-- Eisen opdracht --
Citeer uit de tekst over de gevangenis in Hyesan letterlijk het stuk van "In een Noord-Koreaanse" tot en met "onder erbarmelijke omstandigheden.".

-- Te lezen fragment --

In een Noord-Koreaanse grensgevangenis krijg je dertig maïskorrels per dag

De gevangenis van het ministerie van Staatsveiligheid in Hyesan, in de Noord-Koreaanse provincie Ryanggang, ligt hemelsbreed maar zo’n vijfhonderd meter van de rivier de Yalu, die de grens met China vormt. En deze gevangenis is de plek waar Noord-Koreanen uit de regio terechtkomen als ze worden betrapt bij een poging om die grens over te steken – of als ze worden teruggestuurd door China, dat in weerwil van het VN-Vluchtelingenverdrag regelmatig groepen Noord-Koreaanse vluchtelingen uitzet.

In het detentiecentrum worden de vluchtelingen uitvoerig ondervraagd, bijvoorbeeld of ze contact hebben gehad met buitenlanders – vooral Zuid-Koreanen. De gedetineerden verblijven er onder erbarmelijke omstandigheden.

Korea Future, met kantoren in Den Haag, Londen en Seoul, documenteert mensenrechtenschendingen in het Noord-Koreaanse penitentiaire systeem. Een database die de ngo bijhoudt bevat informatie over 245 detentiecentra en meer dan duizend daders. Op basis van onder meer satellietbeelden en uitvoerige vraaggesprekken met oud-gedetineerden die het land hebben weten te verlaten, maakt de organisatie daarnaast 3D-modellen die een gedetailleerd beeld geven van het bestaan in de detentiecentra.

[Opgeslagen gegevens]
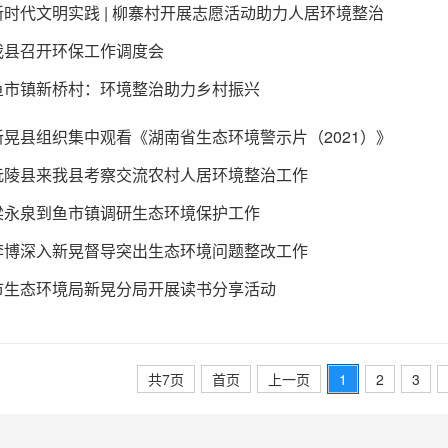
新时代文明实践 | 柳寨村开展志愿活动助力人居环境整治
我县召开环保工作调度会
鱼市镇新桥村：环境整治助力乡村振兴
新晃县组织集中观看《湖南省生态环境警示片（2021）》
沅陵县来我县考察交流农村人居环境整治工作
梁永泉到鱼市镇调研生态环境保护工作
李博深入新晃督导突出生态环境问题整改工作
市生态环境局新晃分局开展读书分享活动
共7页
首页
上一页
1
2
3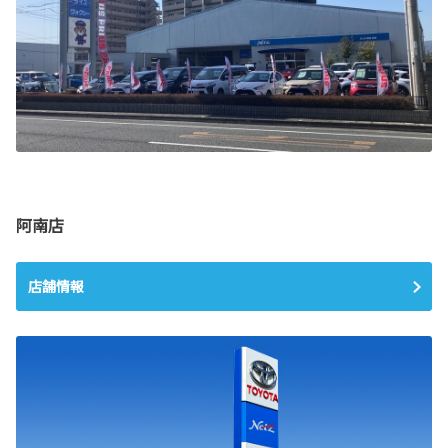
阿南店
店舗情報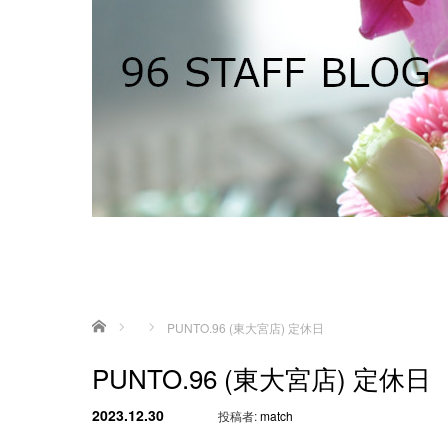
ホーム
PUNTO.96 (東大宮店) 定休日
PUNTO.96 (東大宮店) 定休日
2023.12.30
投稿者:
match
--
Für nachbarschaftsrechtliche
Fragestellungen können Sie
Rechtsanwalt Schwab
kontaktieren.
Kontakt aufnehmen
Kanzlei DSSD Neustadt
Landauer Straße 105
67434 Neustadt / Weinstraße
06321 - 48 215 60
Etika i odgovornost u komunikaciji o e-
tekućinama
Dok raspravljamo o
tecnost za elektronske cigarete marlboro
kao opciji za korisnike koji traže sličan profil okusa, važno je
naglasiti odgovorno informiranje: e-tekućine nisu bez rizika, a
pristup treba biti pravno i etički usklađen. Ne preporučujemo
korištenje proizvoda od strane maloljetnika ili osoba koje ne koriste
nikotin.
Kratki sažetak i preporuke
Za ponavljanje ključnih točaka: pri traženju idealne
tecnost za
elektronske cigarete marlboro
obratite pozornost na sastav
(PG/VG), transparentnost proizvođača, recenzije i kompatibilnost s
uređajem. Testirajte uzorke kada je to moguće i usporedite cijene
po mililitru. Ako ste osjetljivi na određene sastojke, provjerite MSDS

-- Antwoordvak --
In een Noord-Koreaanse grensgevangenis krijg je dertig maïskorrels per dag

De gevangenis van het ministerie van Staatsveiligheid in Hyesan, in de Noord-Koreaanse provincie Ryanggang, ligt hemelsbreed maar zo’n vijfhonderd meter van de rivier de Yalu, die de grens met China vormt. En deze gevangenis is de plek waar Noord-Koreanen uit de regio terechtkomen als ze worden betrapt bij een poging om die grens over te steken – of als ze worden teruggestuurd door China, dat in weerwil van het VN-Vluchtelingenverdrag regelmatig groepen Noord-Koreaanse vluchtelingen uitzet.

In het detentiecentrum worden de vluchtelingen uitvoerig ondervraagd, bijvoorbeeld of ze contact hebben gehad met buitenlanders – vooral Zuid-Koreanen. De gedetineerden verblijven er onder erbarmelijke omstandigheden.